_Work to complete_
In the records that follow, find each line with the word "Lepage" and copy it.
>>>
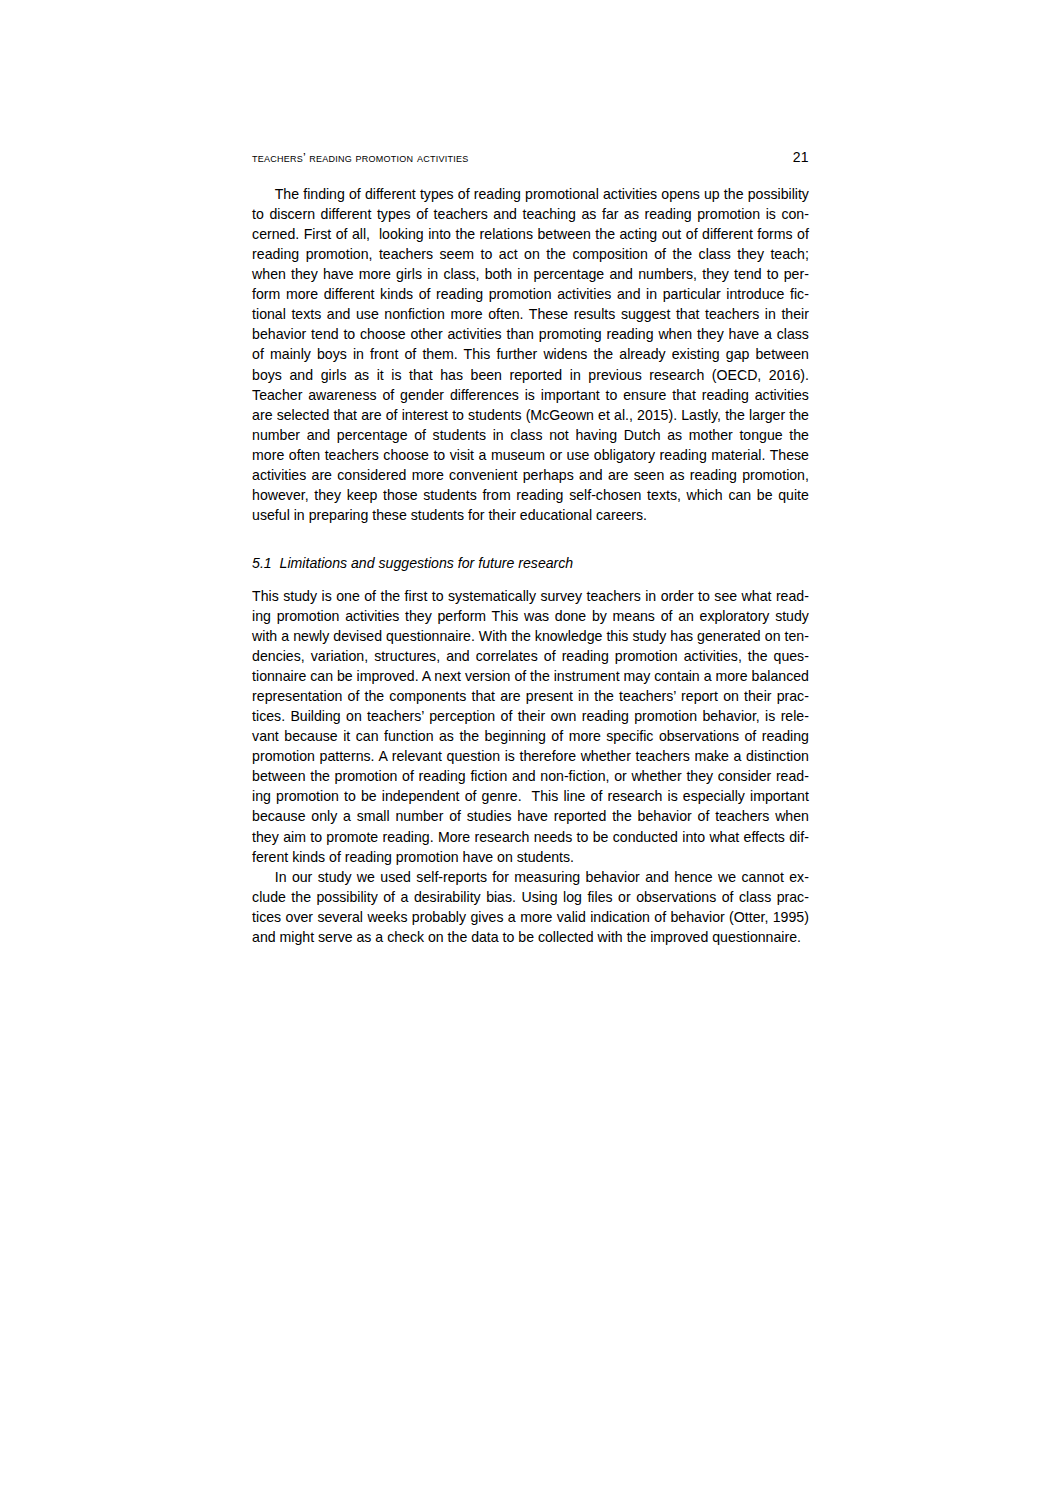Teachers’ reading promotion activities 21
The finding of different types of reading promotional activities opens up the possibility to discern different types of teachers and teaching as far as reading promotion is concerned. First of all, looking into the relations between the acting out of different forms of reading promotion, teachers seem to act on the composition of the class they teach; when they have more girls in class, both in percentage and numbers, they tend to perform more different kinds of reading promotion activities and in particular introduce fictional texts and use nonfiction more often. These results suggest that teachers in their behavior tend to choose other activities than promoting reading when they have a class of mainly boys in front of them. This further widens the already existing gap between boys and girls as it is that has been reported in previous research (OECD, 2016). Teacher awareness of gender differences is important to ensure that reading activities are selected that are of interest to students (McGeown et al., 2015). Lastly, the larger the number and percentage of students in class not having Dutch as mother tongue the more often teachers choose to visit a museum or use obligatory reading material. These activities are considered more convenient perhaps and are seen as reading promotion, however, they keep those students from reading self-chosen texts, which can be quite useful in preparing these students for their educational careers.
5.1 Limitations and suggestions for future research
This study is one of the first to systematically survey teachers in order to see what reading promotion activities they perform This was done by means of an exploratory study with a newly devised questionnaire. With the knowledge this study has generated on tendencies, variation, structures, and correlates of reading promotion activities, the questionnaire can be improved. A next version of the instrument may contain a more balanced representation of the components that are present in the teachers’ report on their practices. Building on teachers’ perception of their own reading promotion behavior, is relevant because it can function as the beginning of more specific observations of reading promotion patterns. A relevant question is therefore whether teachers make a distinction between the promotion of reading fiction and non-fiction, or whether they consider reading promotion to be independent of genre. This line of research is especially important because only a small number of studies have reported the behavior of teachers when they aim to promote reading. More research needs to be conducted into what effects different kinds of reading promotion have on students.
In our study we used self-reports for measuring behavior and hence we cannot exclude the possibility of a desirability bias. Using log files or observations of class practices over several weeks probably gives a more valid indication of behavior (Otter, 1995) and might serve as a check on the data to be collected with the improved questionnaire.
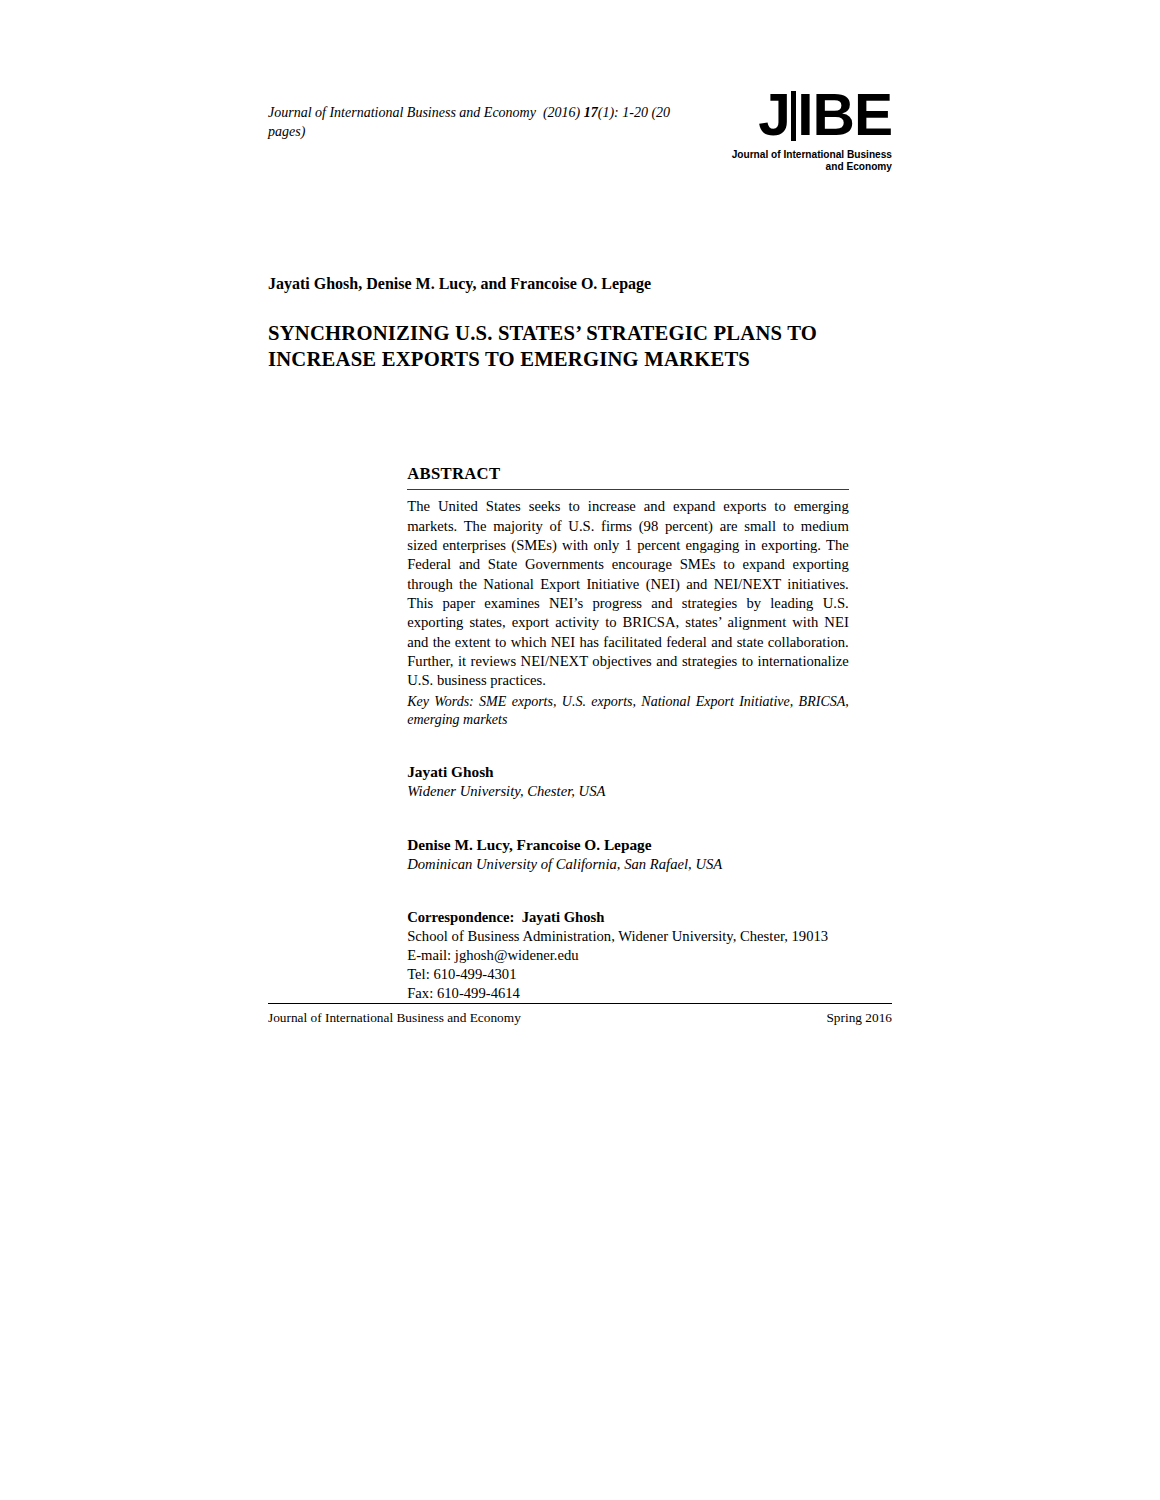Journal of International Business and Economy (2016) 17(1): 1-20 (20 pages)
J IBE
Journal of International Business
and Economy
Jayati Ghosh, Denise M. Lucy, and Francoise O. Lepage
Synchronizing U.S. States’ Strategic Plans to Increase Exports to Emerging Markets
ABSTRACT
The United States seeks to increase and expand exports to emerging markets. The majority of U.S. firms (98 percent) are small to medium sized enterprises (SMEs) with only 1 percent engaging in exporting. The Federal and State Governments encourage SMEs to expand exporting through the National Export Initiative (NEI) and NEI/NEXT initiatives. This paper examines NEI’s progress and strategies by leading U.S. exporting states, export activity to BRICSA, states’ alignment with NEI and the extent to which NEI has facilitated federal and state collaboration. Further, it reviews NEI/NEXT objectives and strategies to internationalize U.S. business practices.
Key Words: SME exports, U.S. exports, National Export Initiative, BRICSA, emerging markets
Jayati Ghosh
Widener University, Chester, USA
Denise M. Lucy, Francoise O. Lepage
Dominican University of California, San Rafael, USA
Correspondence: Jayati Ghosh
School of Business Administration, Widener University, Chester, 19013
E-mail: jghosh@widener.edu
Tel: 610-499-4301
Fax: 610-499-4614
Journal of International Business and Economy Spring 2016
<<<
_Solution to the exercise_
Jayati Ghosh, Denise M. Lucy, and Francoise O. Lepage
Denise M. Lucy, Francoise O. Lepage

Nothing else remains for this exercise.